Let’s look at the history. First it destroyed France with it’s mad revolution. Then the rapist Marx refined the creed which Lenin picked up destroying Russia, Mao similar in China. Hitler scrubbed out a couple of bits of Marx ramblings regarding property theft called it National Socialism causing ww2. In the so called free west whilst we have avoided revolution and total take over yet we are being slowly drowned by global socialism. This mutation is led by the bureaucratic blob in Europe and angry man Brandon amongst others imposing collectivist green/lbgt/covid ideologies.
Sad times in ‘Honkers’, though it wasn’t always ‘Bottoms Up’ and sweetness and light. I first visited H-K in ’72 and continued to do so a half-dozen times a year throughout the 70s. An ex HM Forces chum was was an Inspector in the Royal H-K Police force, as it was then called. Corruption was rife in ‘Asia’s Finest’ as it was then named, with the standing joke that “H-K had the finest police force money could buy.”
China was never ever going to stay out of Hong Kong ! If you take this situation as an example the same thing is happening on the world stage , we are being consumed ! Please watch Bidens Nation address to see all the useless idiots clapping away at his every word
Kamala’s reaction was particularly egregious.

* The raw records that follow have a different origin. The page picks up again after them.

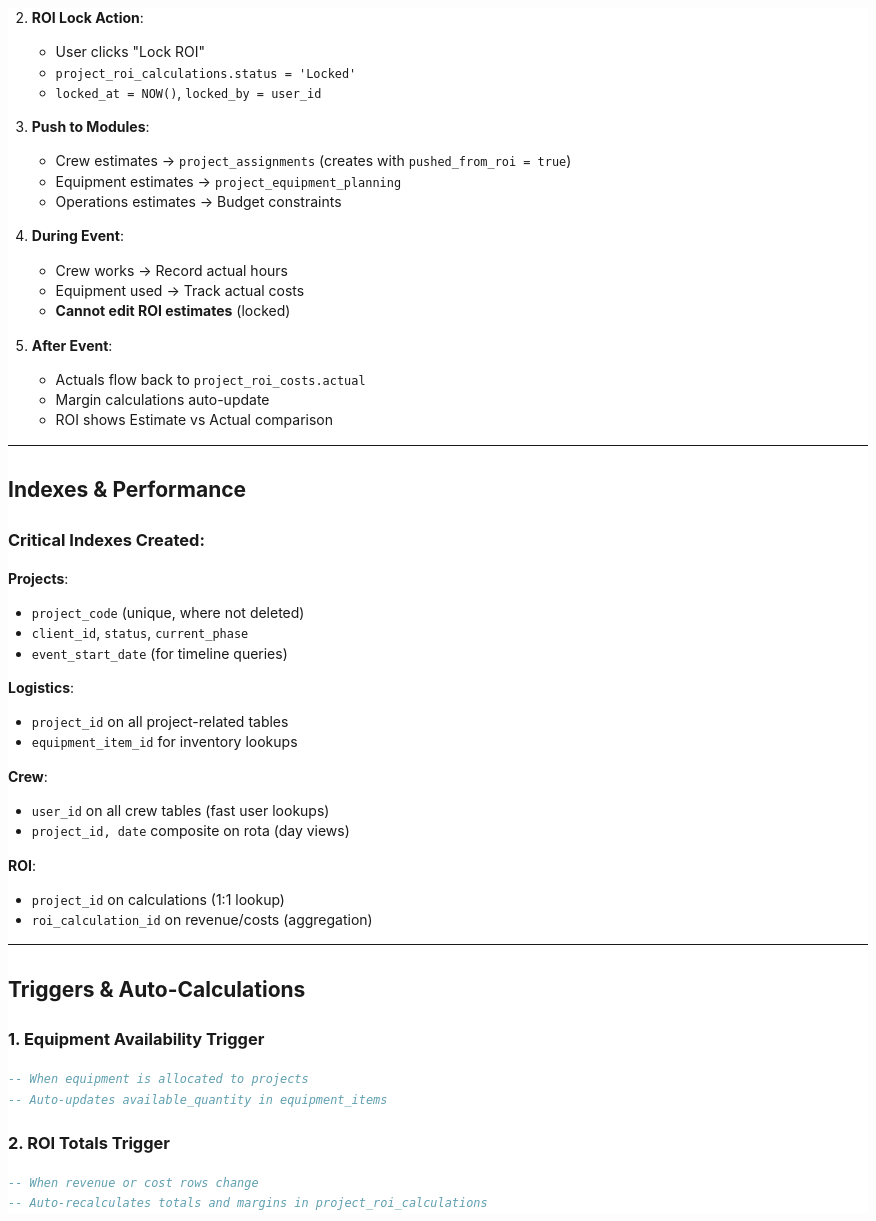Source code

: 2. **ROI Lock Action**:
   - User clicks "Lock ROI"
   - `project_roi_calculations.status = 'Locked'`
   - `locked_at = NOW()`, `locked_by = user_id`

3. **Push to Modules**:
   - Crew estimates → `project_assignments` (creates with `pushed_from_roi = true`)
   - Equipment estimates → `project_equipment_planning`
   - Operations estimates → Budget constraints

4. **During Event**:
   - Crew works → Record actual hours
   - Equipment used → Track actual costs
   - **Cannot edit ROI estimates** (locked)

5. **After Event**:
   - Actuals flow back to `project_roi_costs.actual`
   - Margin calculations auto-update
   - ROI shows Estimate vs Actual comparison

---

## Indexes & Performance

### Critical Indexes Created:

**Projects**:
- `project_code` (unique, where not deleted)
- `client_id`, `status`, `current_phase`
- `event_start_date` (for timeline queries)

**Logistics**:
- `project_id` on all project-related tables
- `equipment_item_id` for inventory lookups

**Crew**:
- `user_id` on all crew tables (fast user lookups)
- `project_id, date` composite on rota (day views)

**ROI**:
- `project_id` on calculations (1:1 lookup)
- `roi_calculation_id` on revenue/costs (aggregation)

---

## Triggers & Auto-Calculations

### 1. Equipment Availability Trigger
```sql
-- When equipment is allocated to projects
-- Auto-updates available_quantity in equipment_items
```

### 2. ROI Totals Trigger
```sql
-- When revenue or cost rows change
-- Auto-recalculates totals and margins in project_roi_calculations
```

Strangely enough, when China does this sort of thing and the western world stands back, it’s never compared to Munich. The shrill voices claiming Hong Kong today, the whole of Asia tomorrow, we don’t hear that at all. Putin apparently is Hitler itching to invade all of Europe but Xi jingping isn’t dangerous and we’re not encouraging him by quietly letting China suck Hong Kong in Anchluss style.
I wonder why?
I visited Hong Kong as a tourist shortly before UK’s 99-year lease ended and there seemed to be a certain animosity towards Europeans, which is understandable since they were under colonial rule – and Chinese and British tastes in most things are quite different.
Margaret Thatcher had already agreed not to fight a war against China for Hong Kong – thank goodness – and I am sure nobody really believed the “One country, two systems” promise would be kept very long.
There was an interview of a Chinese girl some time ago where she said everybody knows the rules in China: if you stick with them you will have no problems, if you fight them then you will.
I understand that half the Taiwanese are also in favour of joining China, so perhaps they will go the way of Hong Kong – if USA does not intervene.
China is certainly doing very well economically and its population is climbing up the steep ladder to prosperity.
It is interesting to compare the systems of government between the so-called democratic west and China in the east, whereby the differences appear to be diminishing!
The Chinese being forcibly locked inside their own homes during the famous ‘pandemic’ was absolutely extreme and doubtlessly caused many deaths, not only when the one block of flats caught fire, but the western world was not much better, even partly imposing mandatory vaccination. Was there also mandatory vaccination in China? I do not know.
And anyone commenting here will be aware of how careful Daily Sceptics must be with what may be published and what may not be published. Even “free speech” in the west is constantly under attack.
And who voted in the west for net zero, to abolish travel by car in 2035, for war with Russia, for transgenderism indoctrination and so forth?
Same here. I went to H-K in late summer 1996, and also did a day trip to Macau. The route in to H-K was from Heathrow to the old Kai Tak airport in H-K, then travelled back by train with a few days in Beijing, then via Mongolia, Irkutsk, Yekaterinburg, & Moscow ( with breaks at those places). Then it was a through sleeping car from Moscow to Brussels Midi, and my first trip via Eurotunnel (to Waterloo International then). It was organised by an agent based in Bristol. The train route through China was on the old line via Wuhan from Guangzhou, which I think a lot has been superseded by a new high speed line.
Should we not also call out the betrayal of HK by Chris Patten.